December 17, 2012

No. 272

Way out, past Guardsville, there is a lone cabin at the edge of the river. Nobody has ever gone that far into the woods to see it, except for the time Lorne Johnson lost his canoe paddle and got swept downstream.
He came back with what might be our only description of the place. Certainly, though, the story has been embellished since the first telling.
They say he saw it on a Tuesday. I can tell you right away that this doesn’t make sense. I know for a fact that Lorne meets his girlfriend, Kelly, on Tuesdays, and that she won’t go within a mile of the river. She thinks it’s dirty.
He spoke of a single lantern hung up outside the door, and some kind of monster shadow behind the boarded-up windows. Yes, a shadow behind windows that are covered in wood. I told you, this town will do things to a story that would make your mother blush.

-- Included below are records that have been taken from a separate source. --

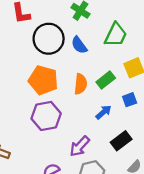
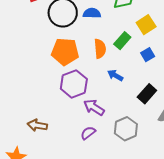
blue semicircle: (79, 45) -> (92, 13), turned 138
blue arrow: (104, 112) -> (115, 75), moved, turned -98
purple arrow: (80, 146) -> (94, 107), moved, turned 90

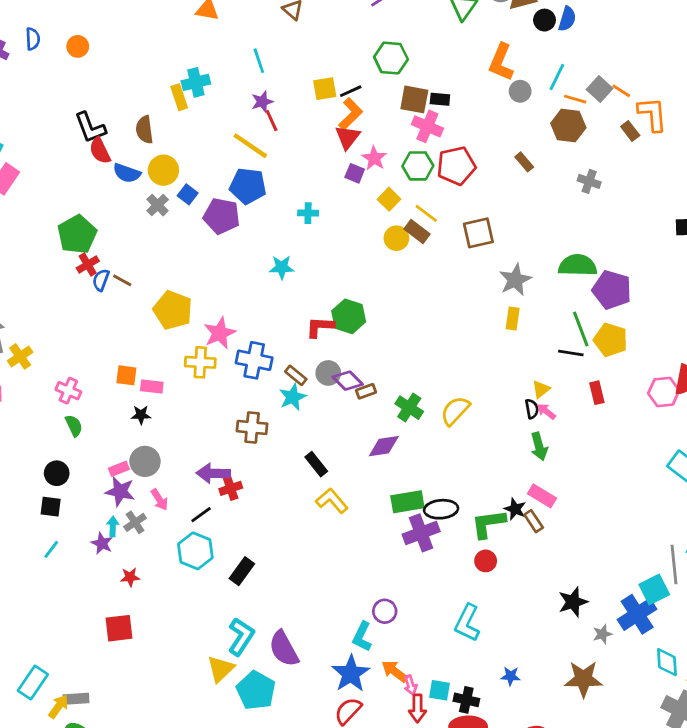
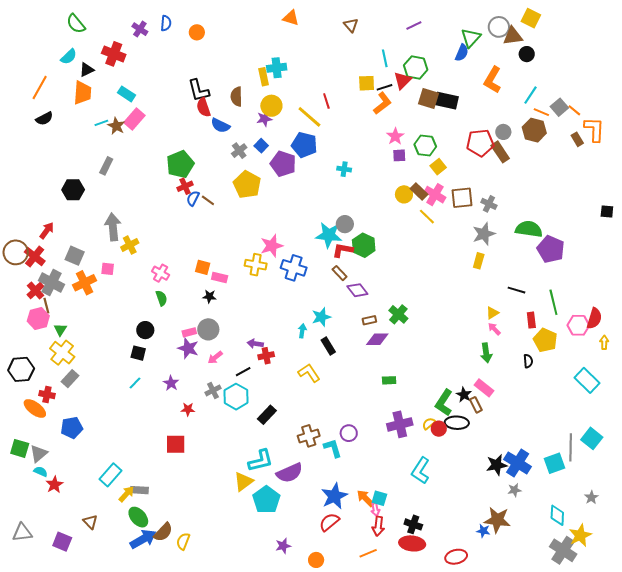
blue semicircle: (567, 19) -> (462, 53), moved
cyan line: (259, 61) -> (385, 58), moved
gray circle: (520, 91) -> (503, 132), moved
black rectangle: (440, 99) -> (446, 101), size x1.6
purple star: (262, 102) -> (264, 119), moved
pink cross: (427, 126) -> (435, 195), moved
red triangle: (348, 137) -> (403, 80), moved
brown rectangle: (524, 162) -> (500, 152), size x1.5
red pentagon: (456, 166) -> (480, 143), moved
yellow circle: (163, 170) -> (271, 106), moved
purple square: (355, 173) -> (399, 155), moved, turned -32
gray cross: (589, 181) -> (489, 204), moved
yellow square: (389, 199) -> (438, 167), moved
yellow line: (426, 213) -> (427, 217), moved
cyan star: (282, 267) -> (329, 235), moved, size x1.5
yellow pentagon: (173, 310) -> (247, 185), moved
green line: (581, 329) -> (553, 302), moved
yellow pentagon: (611, 340) -> (545, 340), moved
gray circle: (328, 373) -> (345, 224), moved
brown rectangle: (296, 375) -> (340, 273), moved
brown rectangle: (366, 391) -> (369, 320), moved
cyan star: (293, 397) -> (321, 317), moved
black semicircle: (532, 409) -> (528, 361), moved
yellow semicircle: (455, 411) -> (429, 424), moved, size x0.6
brown cross: (252, 427) -> (309, 436), moved, turned -30
purple arrow: (213, 473) -> (255, 344), size x0.7
pink arrow: (159, 500) -> (215, 357), turned 77
yellow L-shape: (332, 501) -> (309, 373), moved
green rectangle: (407, 502) -> (389, 380), size x0.6
black ellipse: (441, 509) -> (457, 423), moved
gray cross: (135, 522) -> (213, 390), moved
green L-shape: (488, 524) -> (444, 403), turned -56
cyan arrow: (113, 526) -> (302, 331), moved
purple cross: (421, 533) -> (400, 424), moved
purple circle: (385, 611) -> (349, 433), moved
blue cross: (637, 614) -> (518, 463), moved, turned -32
cyan L-shape: (241, 637) -> (261, 461), turned 36
cyan L-shape: (362, 637) -> (333, 448), moved, turned 130
purple semicircle: (284, 649) -> (290, 473), turned -92
blue star: (511, 676) -> (483, 531), moved
cyan square: (440, 690) -> (379, 498), moved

There might have been singing, or eerie music, and Lorne claims it wasn’t in English. I suppose that’s fair. We’ll give him that one.

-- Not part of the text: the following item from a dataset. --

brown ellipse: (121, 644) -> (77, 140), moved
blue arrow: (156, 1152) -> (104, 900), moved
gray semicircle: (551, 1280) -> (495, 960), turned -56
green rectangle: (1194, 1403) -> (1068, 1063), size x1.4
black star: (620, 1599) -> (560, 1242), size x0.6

Since he managed to make his way home, two weeks later, and after fighting off such dangers as lights and shadows, Lorne says that he thinks he’s being followed. But only ever on Tuesdays. He thinks it’s the “Dark Lady” who lives in the cabin, but we all assume it’s just Trisha, his Friday girlfriend.

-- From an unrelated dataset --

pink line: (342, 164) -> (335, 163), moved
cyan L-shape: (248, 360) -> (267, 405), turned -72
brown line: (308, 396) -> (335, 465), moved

Oh, and I almost forgot to tell you about the other part of the story, where there’s a pulsating glow in the sky, and “huge-normous” “snake-tracks” in the ground. I usually try to leave that bit out when I recount the tale to company, because I heard it from Reg Dalton, and he’s even less credible than Lorne.
What we can safely assume from all of this is that, at some point in his life, Lorne has seen a cabin, or cabin-like structure, that he knows what a song is, and that I should probably move, because the folks around here are plum crazy.